Merz warnte erneut davor, dass das Bundesland nach der Wahl möglicherweise nicht mehr regierbar sein könnte oder die AfD dort eine absolute Mehrheit erreichen könnte. In diesem Fall würden Investoren nach Einschätzung des Kanzlers genauer prüfen, ob sie noch in Sachsen-Anhalt investieren. Sie würden es sich dann „dreimal überlegen“, sagte Merz.

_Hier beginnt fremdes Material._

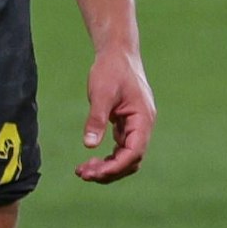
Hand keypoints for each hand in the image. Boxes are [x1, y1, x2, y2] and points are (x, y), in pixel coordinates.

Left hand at [76, 45, 154, 182]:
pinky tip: (91, 160)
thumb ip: (96, 119)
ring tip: (82, 171)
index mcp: (143, 119)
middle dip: (109, 171)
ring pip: (125, 156)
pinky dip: (107, 156)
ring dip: (107, 166)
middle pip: (131, 160)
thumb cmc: (111, 69)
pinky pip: (120, 147)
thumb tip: (89, 146)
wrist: (117, 53)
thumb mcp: (101, 93)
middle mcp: (143, 126)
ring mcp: (136, 126)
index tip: (95, 173)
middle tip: (82, 174)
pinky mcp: (127, 124)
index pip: (133, 152)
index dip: (115, 166)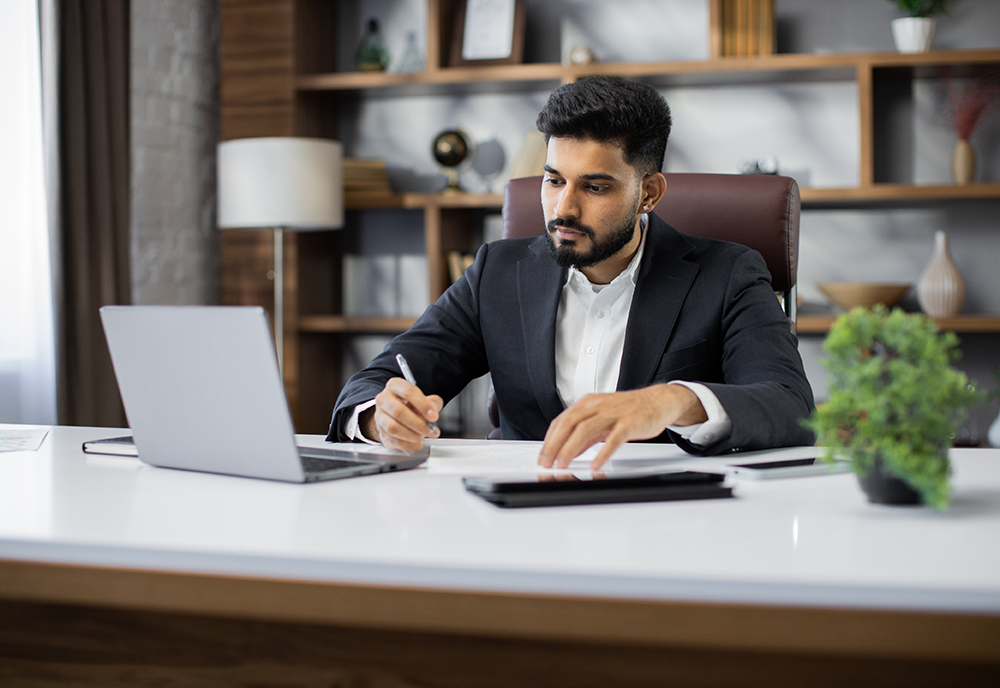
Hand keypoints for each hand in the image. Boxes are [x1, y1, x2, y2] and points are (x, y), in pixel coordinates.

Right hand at [361, 377, 442, 451]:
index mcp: (395, 386)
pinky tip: (417, 443)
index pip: (408, 392)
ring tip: (423, 436)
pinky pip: (393, 441)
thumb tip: (433, 410)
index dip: (423, 405)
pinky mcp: (381, 432)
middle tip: (431, 430)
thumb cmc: (411, 405)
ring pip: (393, 427)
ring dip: (412, 435)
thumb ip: (433, 402)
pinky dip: (408, 444)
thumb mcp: (425, 399)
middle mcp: (384, 399)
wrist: (397, 415)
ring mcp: (379, 416)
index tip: (434, 416)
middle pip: (398, 411)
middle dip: (418, 424)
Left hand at [538, 384, 706, 470]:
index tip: (542, 456)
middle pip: (569, 424)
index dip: (549, 439)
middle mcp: (597, 406)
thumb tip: (569, 451)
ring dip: (571, 449)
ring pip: (586, 430)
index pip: (562, 421)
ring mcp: (613, 414)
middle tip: (547, 463)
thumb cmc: (629, 410)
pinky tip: (595, 464)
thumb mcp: (602, 419)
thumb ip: (586, 435)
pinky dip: (602, 453)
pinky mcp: (629, 423)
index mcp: (588, 404)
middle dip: (554, 445)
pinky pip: (613, 439)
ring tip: (563, 465)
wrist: (657, 401)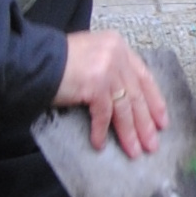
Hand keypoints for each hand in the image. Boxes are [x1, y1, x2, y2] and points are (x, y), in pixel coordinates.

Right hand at [54, 31, 167, 157]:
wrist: (34, 59)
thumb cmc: (57, 60)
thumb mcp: (91, 55)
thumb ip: (109, 69)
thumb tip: (124, 100)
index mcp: (118, 46)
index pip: (144, 77)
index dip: (155, 102)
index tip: (161, 121)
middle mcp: (116, 55)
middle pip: (136, 95)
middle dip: (145, 124)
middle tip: (151, 144)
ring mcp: (107, 68)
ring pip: (124, 108)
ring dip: (129, 133)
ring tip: (134, 150)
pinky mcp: (95, 84)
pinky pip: (103, 114)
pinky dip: (101, 131)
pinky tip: (100, 144)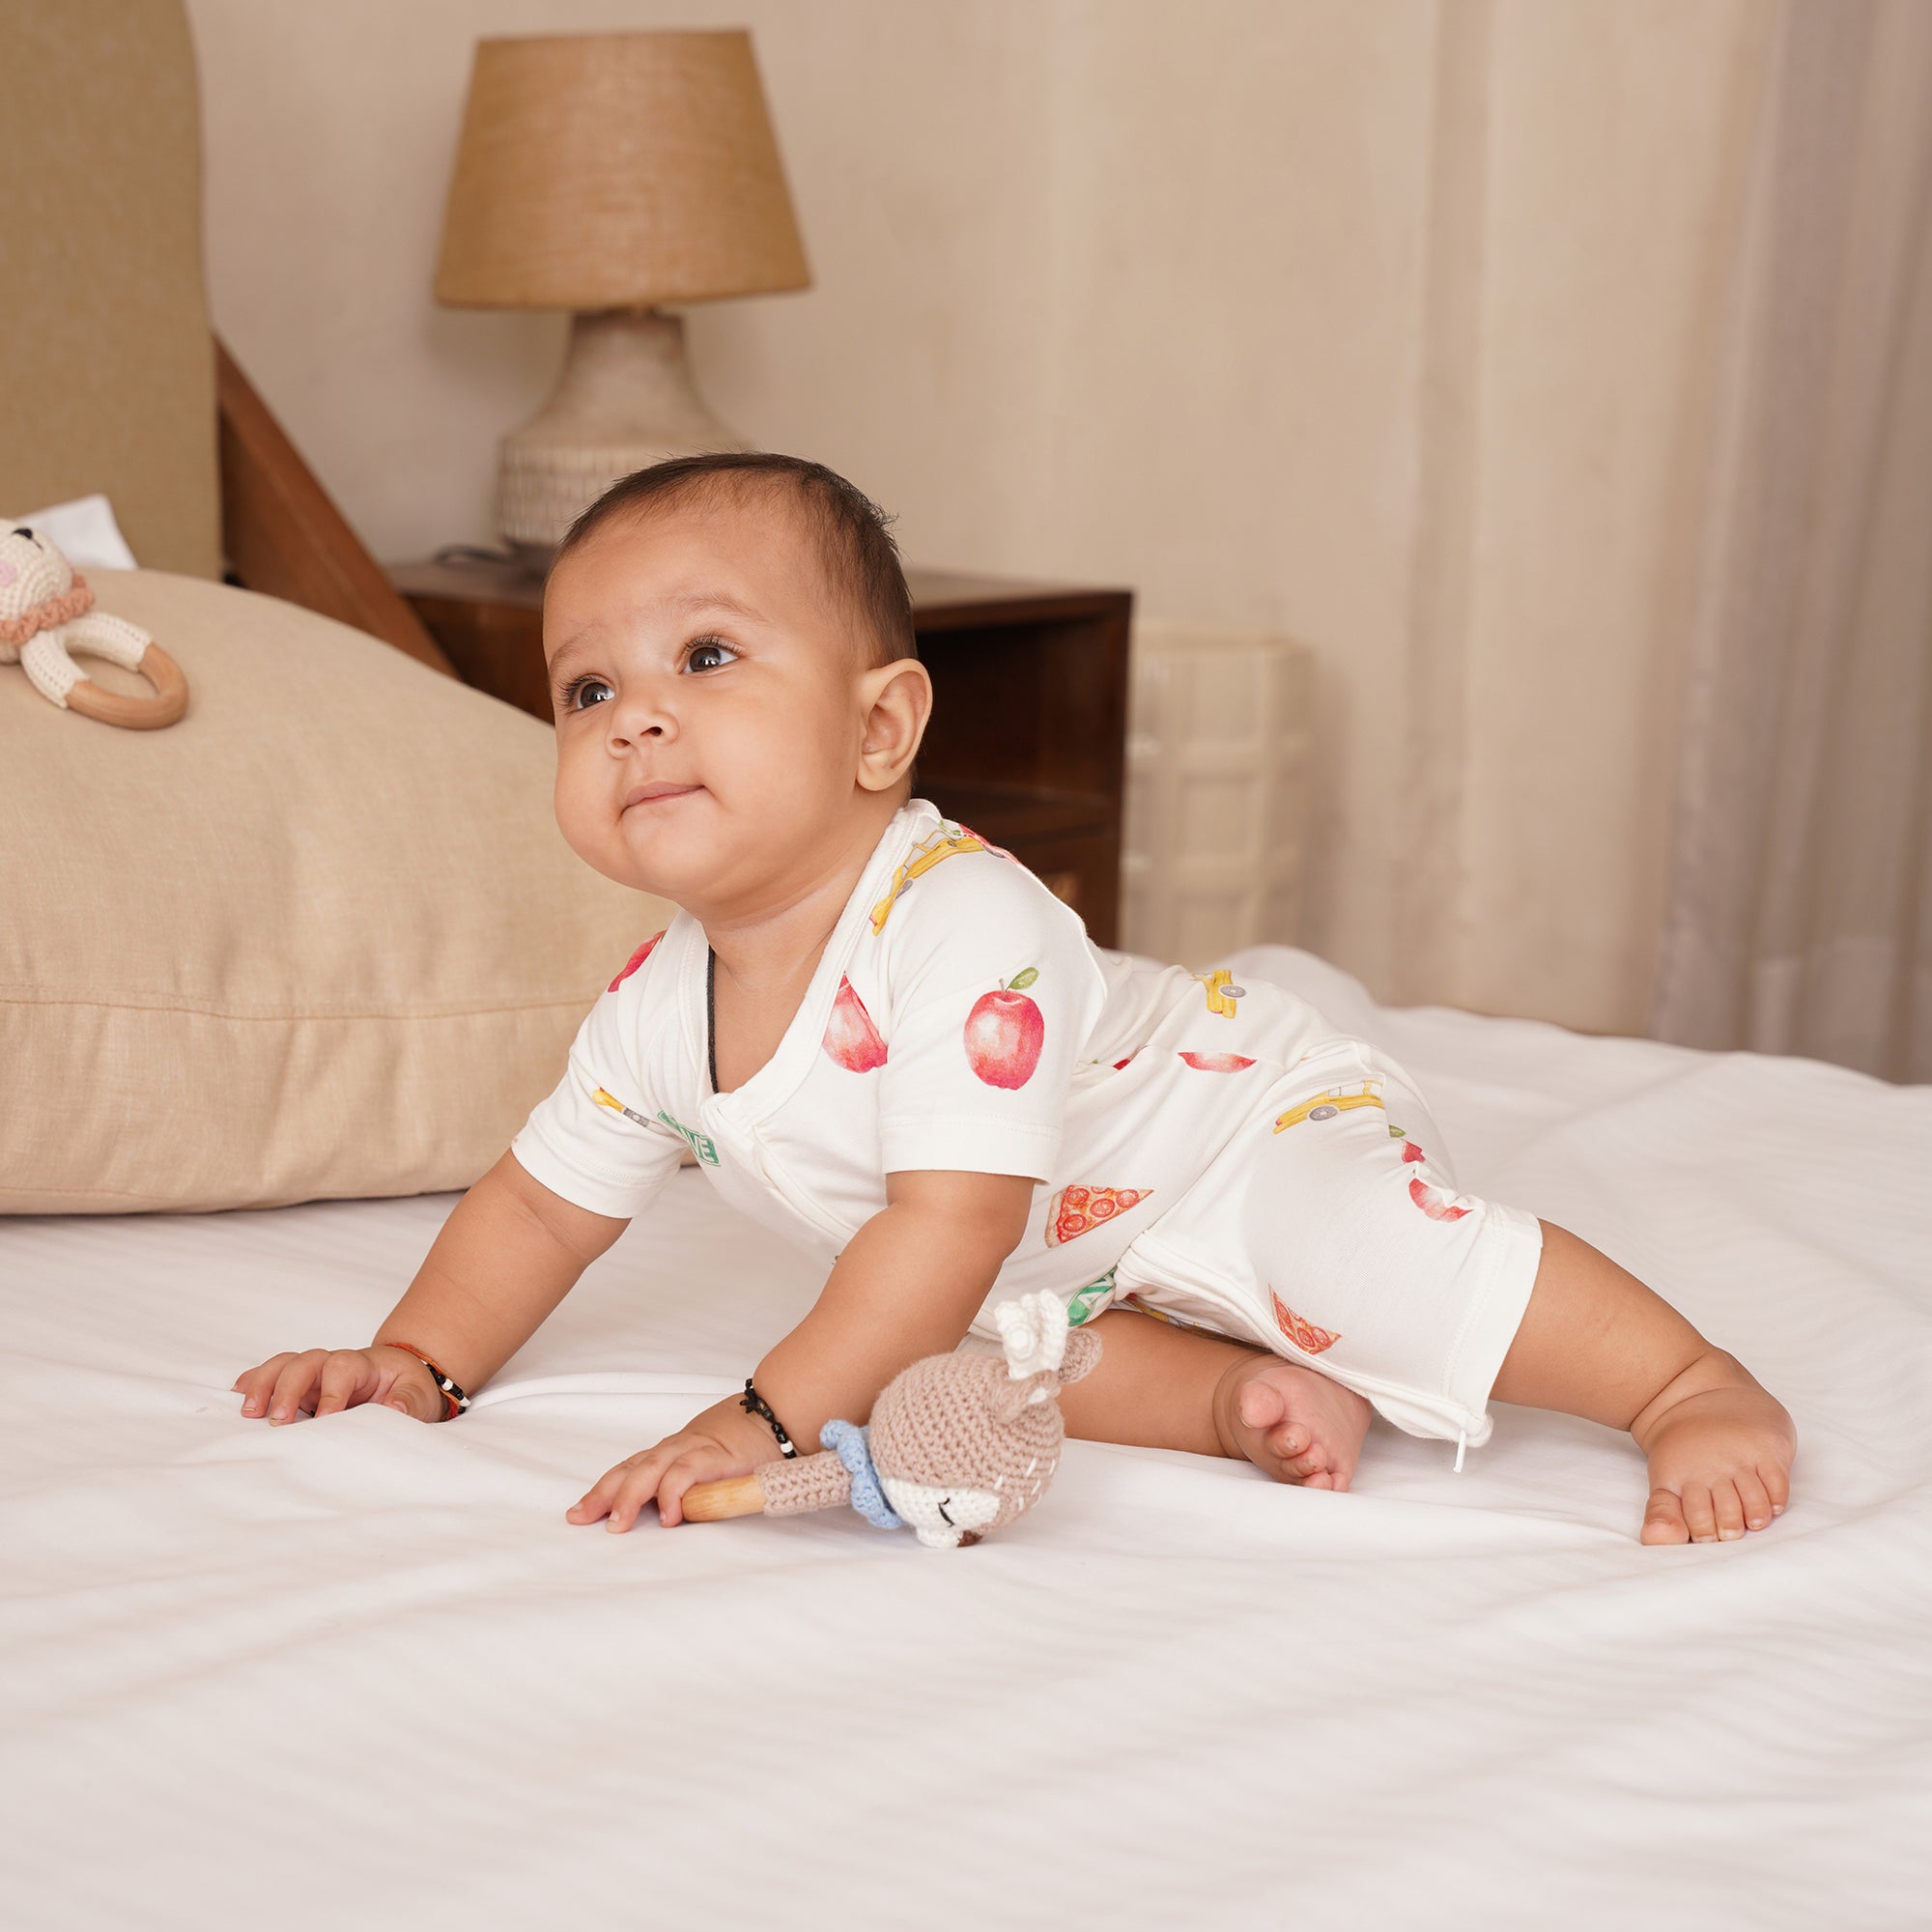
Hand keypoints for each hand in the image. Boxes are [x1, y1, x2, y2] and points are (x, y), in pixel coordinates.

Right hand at [231, 1346, 443, 1424]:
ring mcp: (312, 1374)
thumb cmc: (406, 1388)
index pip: (342, 1368)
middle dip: (288, 1388)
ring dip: (263, 1384)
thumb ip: (408, 1401)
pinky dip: (252, 1382)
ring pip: (283, 1365)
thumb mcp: (418, 1395)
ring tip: (249, 1412)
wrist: (398, 1380)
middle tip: (278, 1421)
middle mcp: (332, 1363)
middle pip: (305, 1362)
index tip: (325, 1418)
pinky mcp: (298, 1386)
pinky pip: (271, 1375)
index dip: (331, 1391)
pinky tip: (236, 1396)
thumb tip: (394, 1408)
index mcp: (363, 1364)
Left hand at [566, 1394, 782, 1530]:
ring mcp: (692, 1450)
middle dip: (604, 1494)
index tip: (577, 1514)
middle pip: (630, 1470)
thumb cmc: (739, 1448)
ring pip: (651, 1470)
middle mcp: (673, 1450)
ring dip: (631, 1497)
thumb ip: (684, 1491)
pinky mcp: (715, 1457)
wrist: (773, 1416)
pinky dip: (674, 1493)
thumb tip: (661, 1520)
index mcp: (668, 1455)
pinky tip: (668, 1517)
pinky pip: (687, 1473)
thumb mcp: (704, 1470)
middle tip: (582, 1518)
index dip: (601, 1491)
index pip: (627, 1471)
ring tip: (617, 1525)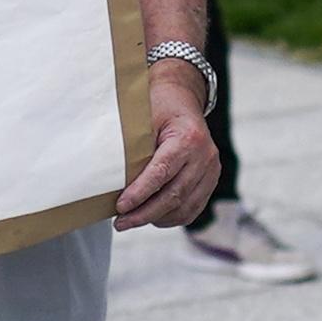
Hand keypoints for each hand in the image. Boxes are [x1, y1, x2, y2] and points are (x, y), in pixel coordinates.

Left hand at [113, 71, 220, 227]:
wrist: (182, 98)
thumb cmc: (159, 105)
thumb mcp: (143, 117)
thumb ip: (133, 145)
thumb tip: (110, 177)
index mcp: (188, 138)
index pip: (162, 173)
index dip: (140, 193)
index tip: (120, 206)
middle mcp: (205, 156)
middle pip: (174, 195)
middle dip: (144, 213)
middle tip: (120, 222)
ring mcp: (211, 169)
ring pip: (184, 207)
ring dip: (157, 218)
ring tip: (132, 221)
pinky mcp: (211, 179)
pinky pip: (193, 208)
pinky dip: (172, 217)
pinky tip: (153, 217)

Vor seinem Auftritt in Quedlinburg hatte der Bundeskanzler das Ostseebad Kühlungsborn in Mecklenburg-Vorpommern besucht. Dort wird am 20. September ein neuer Landtag gewählt. Gemeinsam mit dem CDU-Spitzenkandidaten Peters ging Merz über die Strandpromenade.
Dabei wurde der Kanzler von einigen Passanten ausgepfiffen. Einzelne Menschen beschimpften ihn als „Kriegstreiber“ und „Pinocchio“. Aus dem Publikum kam zugleich Widerspruch. Einige Anwesende appellierten an den Anstand der lautstarken Kritiker.
Ein im Anschluss geplanter Pressetermin mit Merz wurde ohne Begründung abgesagt. Die Wahlkampfauftritte in Ostdeutschland gehören zu seinem späten Einstieg in den Wahlkampf.
Die Nachricht wurde am 1. September 2026 im Programm des Deutschlandfunks gesendet.